* [Recorded data]:
○ ○ ○ ○ ○ ○ ○

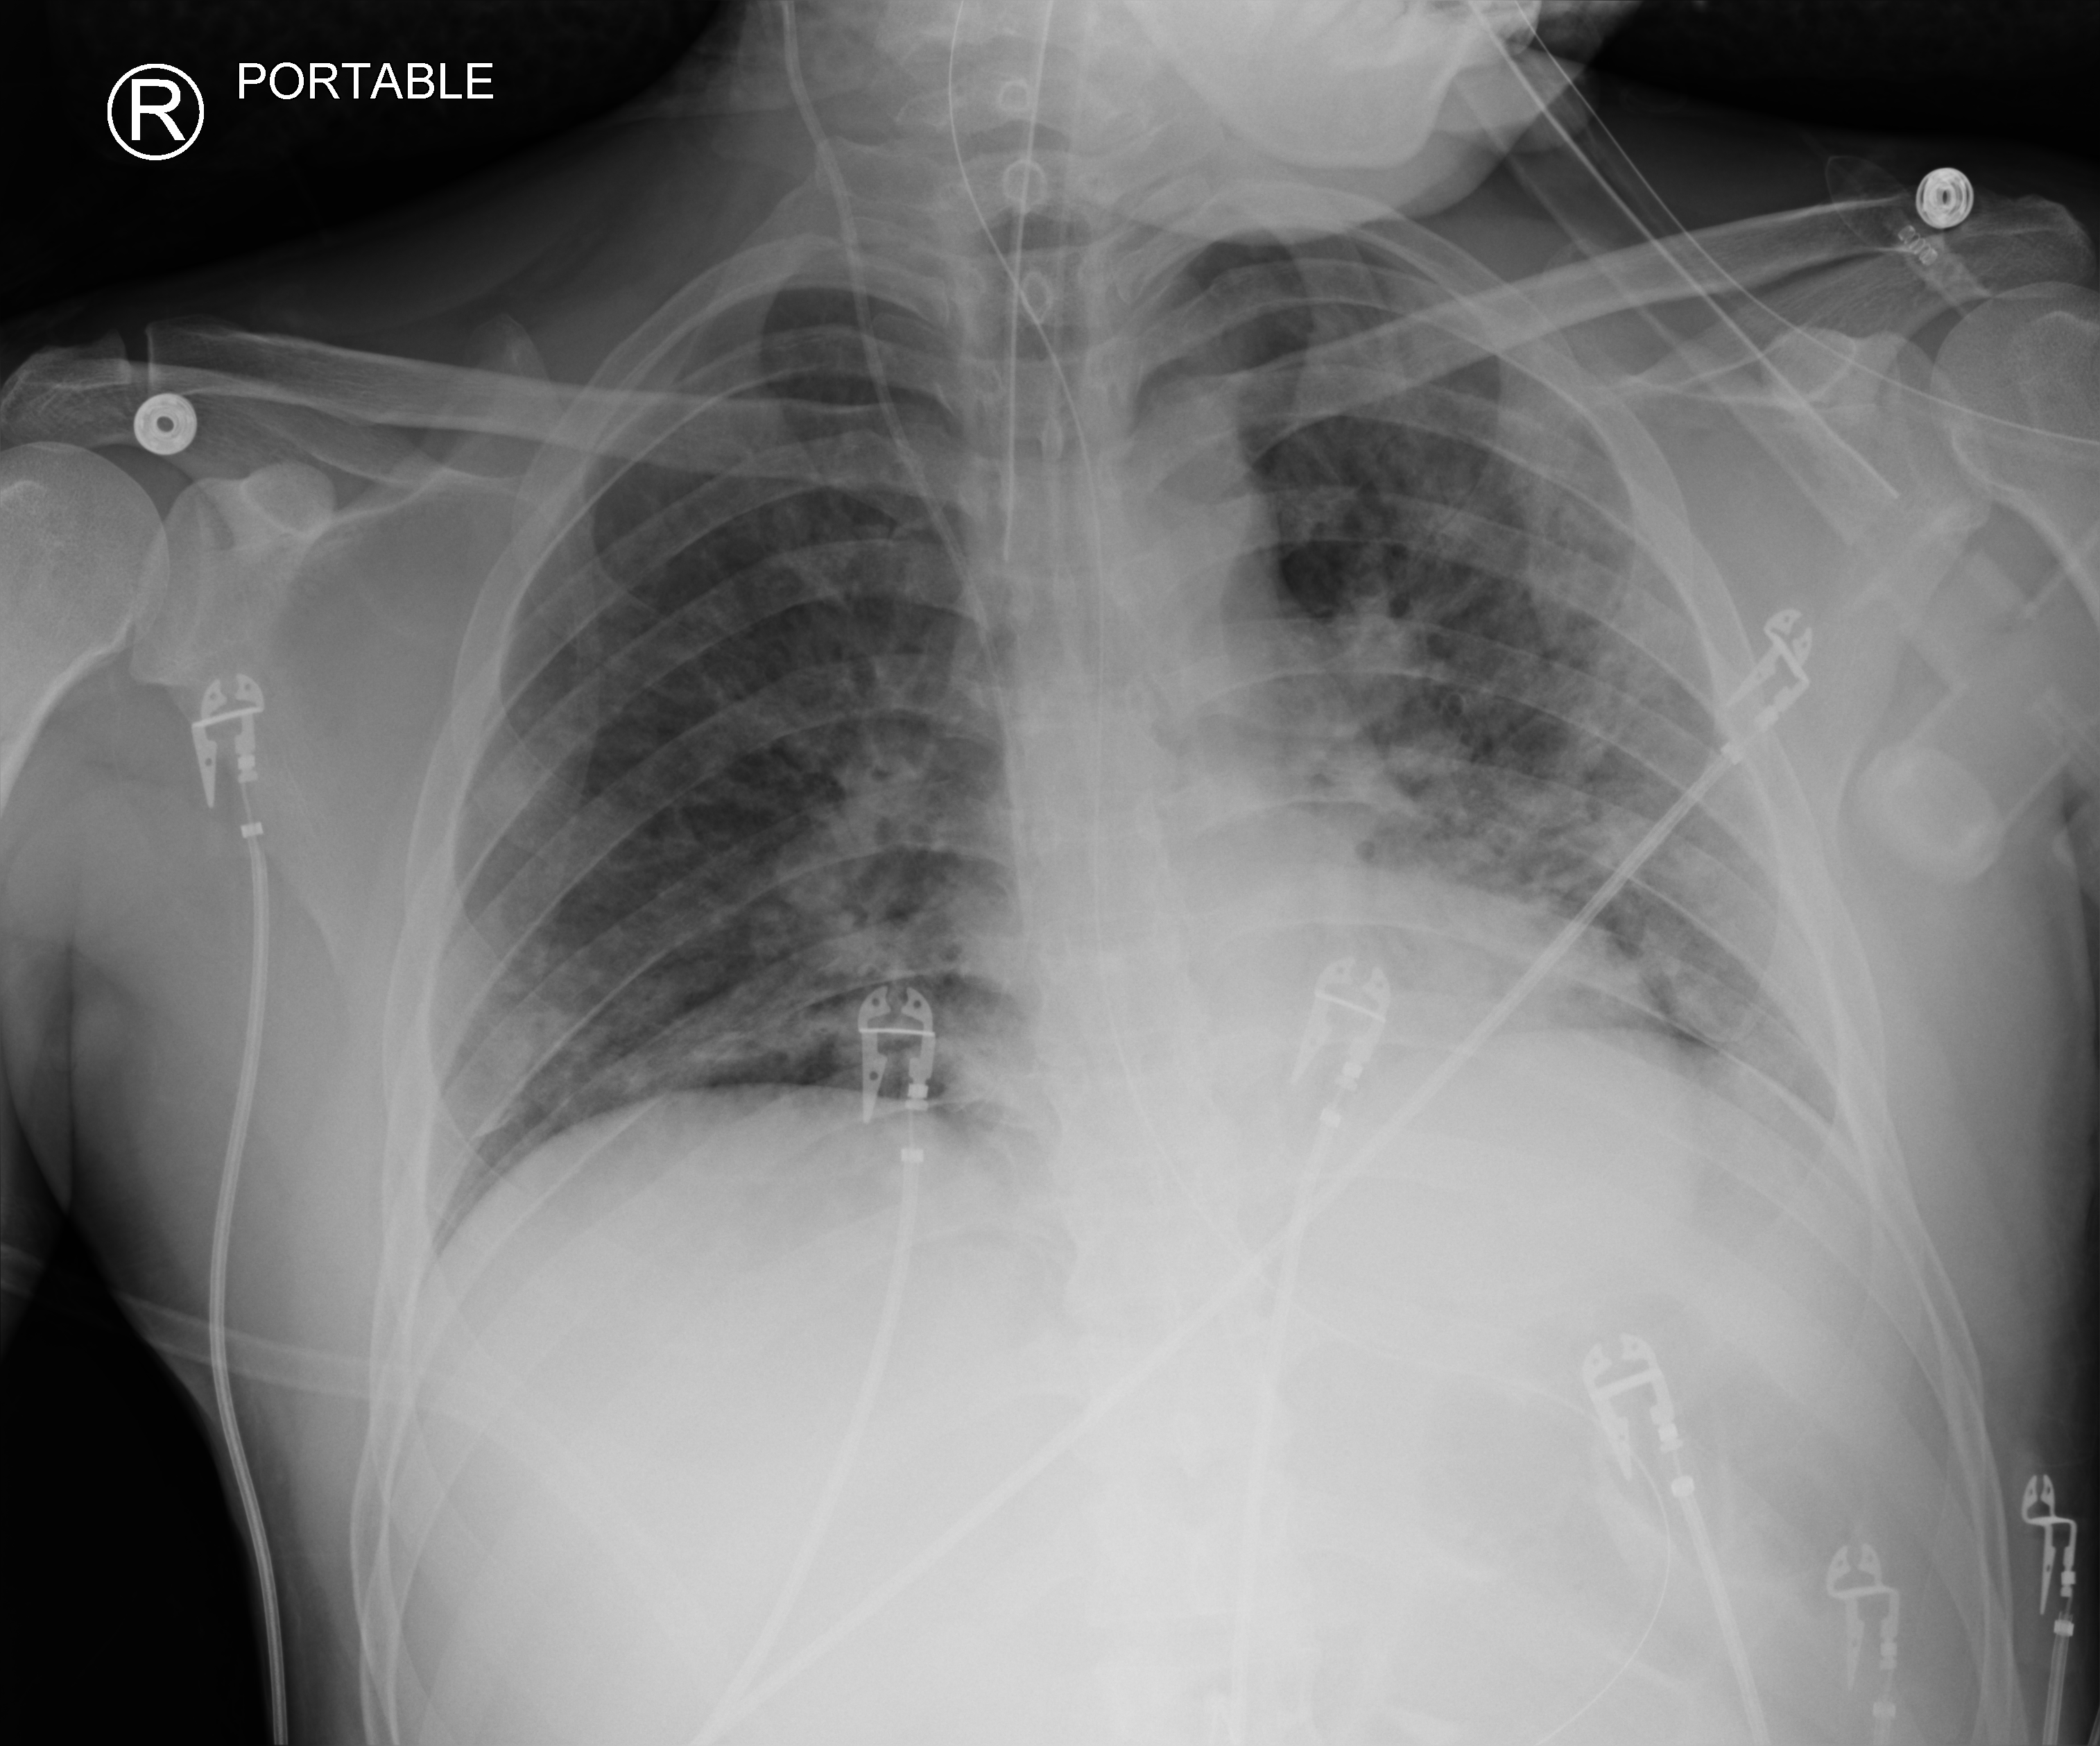
Portable chest radiograph. Patient hospitalised with COVID-19; male, aged 18–59 years.
Hospital-stay facts (about this admission, not read from this image; timing relative to this image not recorded):
- mechanically ventilated during this hospital stay: yes
- admitted to intensive care during this hospital stay: yes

○ ○ ○ ○ ○ ○ ○

* [Work to be completed]:
In copying the material, drop all pictures and keep everything else identical.

* [Result]:
Portable chest radiograph. Patient hospitalised with COVID-19; male, aged 18–59 years.
Hospital-stay facts (about this admission, not read from this image; timing relative to this image not recorded):
- mechanically ventilated during this hospital stay: yes
- admitted to intensive care during this hospital stay: yes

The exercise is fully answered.